→ **PAGE EXTRACT**
⁂
# LocalCart scenario part 2: Creating streaming pipelines

This notebook contains two examples of creating streaming pipelines:

- [Example 1: Creating a Message Hub to Redis streaming pipeline that uses Code and Aggregation operators](#intro_a)<br>
- [Example 2: Creating a Message Hub to Object Storage streaming pipeline](#intro_b)<br>

This notebook runs on Python 2 with Spark 2.0.

<a id="intro_a"></a>
***

# Example 1: Creating a Message Hub to Redis streaming pipeline that uses Code and Aggregation operators

***


## Introduction 


A web or mobile app will trigger events as a user navigates a web site. These clickstream events indicate when a customer logs in, adds something to a basket, completes an order, and logs out. The events are placed into configured Message Hub (Apache Kafka) that provides a scalable way to buffer the data before it is saved, analysed, and rendered. 

[Notebook #1 - Creating a Kafka Producer of ClickStream events](https://github.com/wdp-beta/get-started/blob/master/notebooks/localcart-scenario-part-1.ipynb) generates clickstream events for LocalCart and sends them to Message Hub to show how data can be collected offline and streamed to the cloud later. A [Java app](https://localcartkafkaproducer.mybluemix.net/LocalCartKafkaProducer/) continuously feeds a simulated stream of events to Message Hub.
⁂
→ **YOUR GOAL**
Answer these questions from the LocalCart streaming pipelines page:
1. Which versions of Python and Spark does the notebook run on?
2. Which two operators does the Message Hub to Redis pipeline use?
3. What does the Java app continuously feed to Message Hub?

→ **EXCERPTED DATA**
⁂
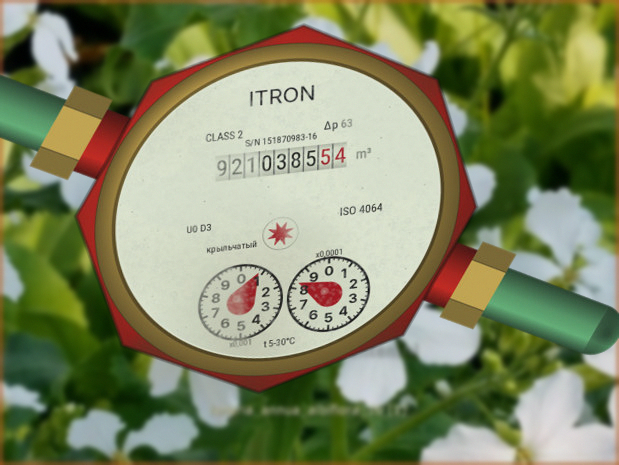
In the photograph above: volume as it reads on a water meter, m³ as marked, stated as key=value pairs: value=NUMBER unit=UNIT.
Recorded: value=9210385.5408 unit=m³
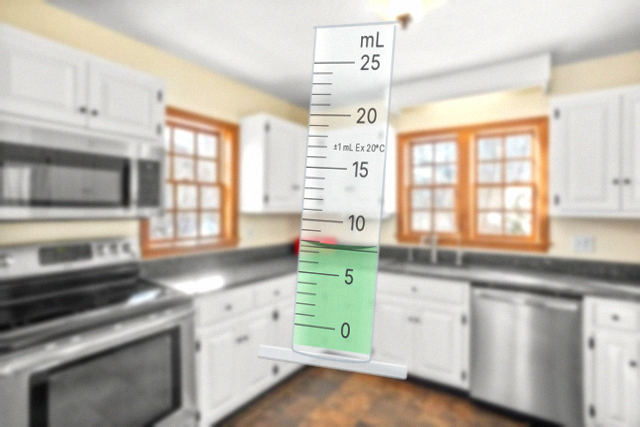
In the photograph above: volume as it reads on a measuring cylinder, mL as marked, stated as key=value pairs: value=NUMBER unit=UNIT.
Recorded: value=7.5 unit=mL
⁂
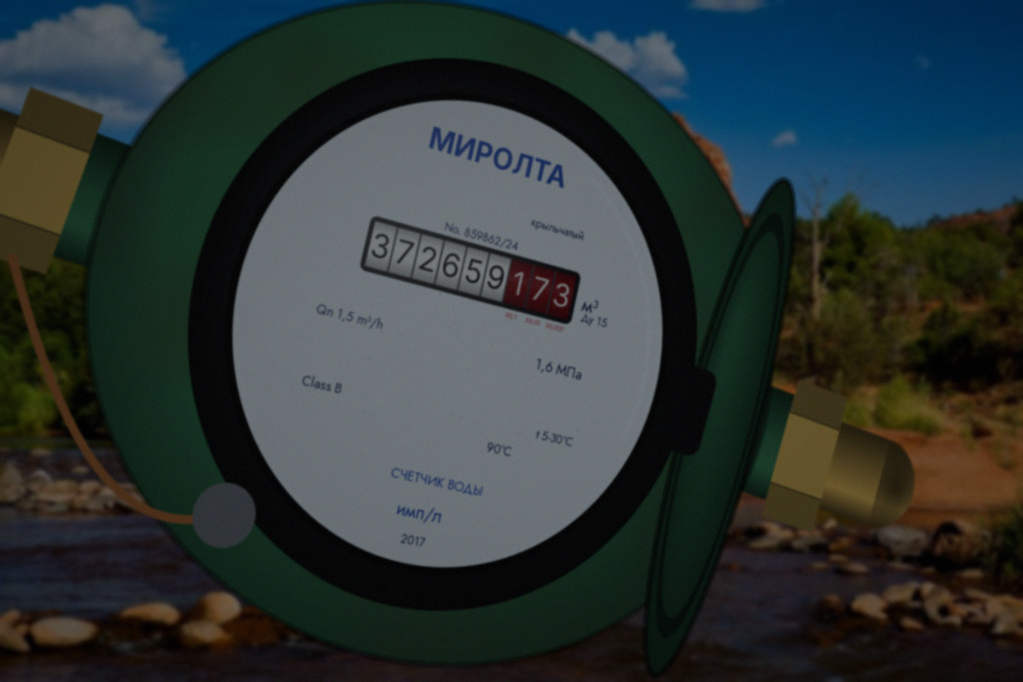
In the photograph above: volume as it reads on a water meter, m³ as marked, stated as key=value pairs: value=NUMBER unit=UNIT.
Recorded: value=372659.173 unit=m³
⁂
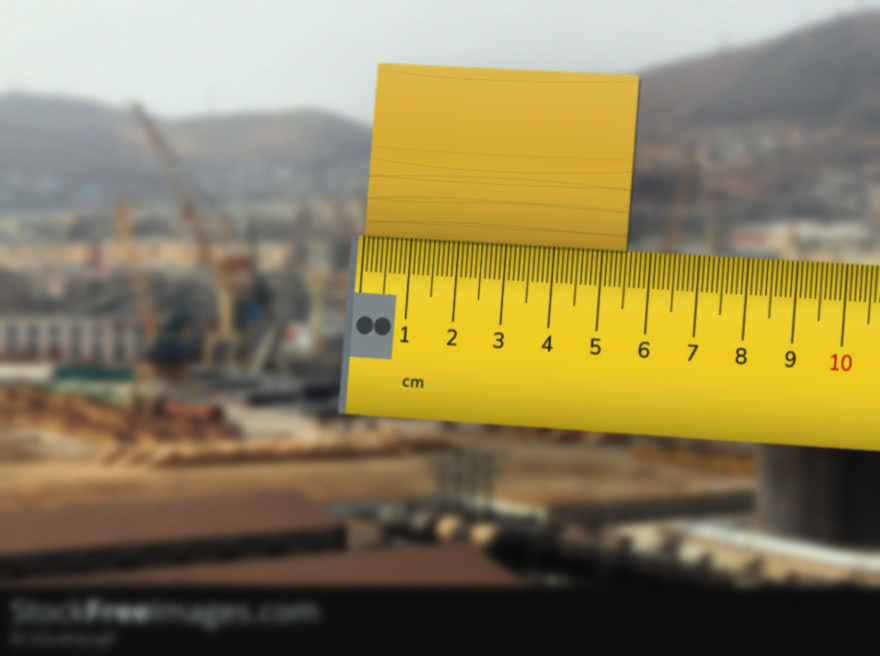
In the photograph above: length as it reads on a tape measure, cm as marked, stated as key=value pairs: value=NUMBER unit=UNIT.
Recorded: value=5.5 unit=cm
⁂
→ **TASK OUTPUT**
1. Python 2 with Spark 2.0.
2. Code and Aggregation operators.
3. A simulated stream of events.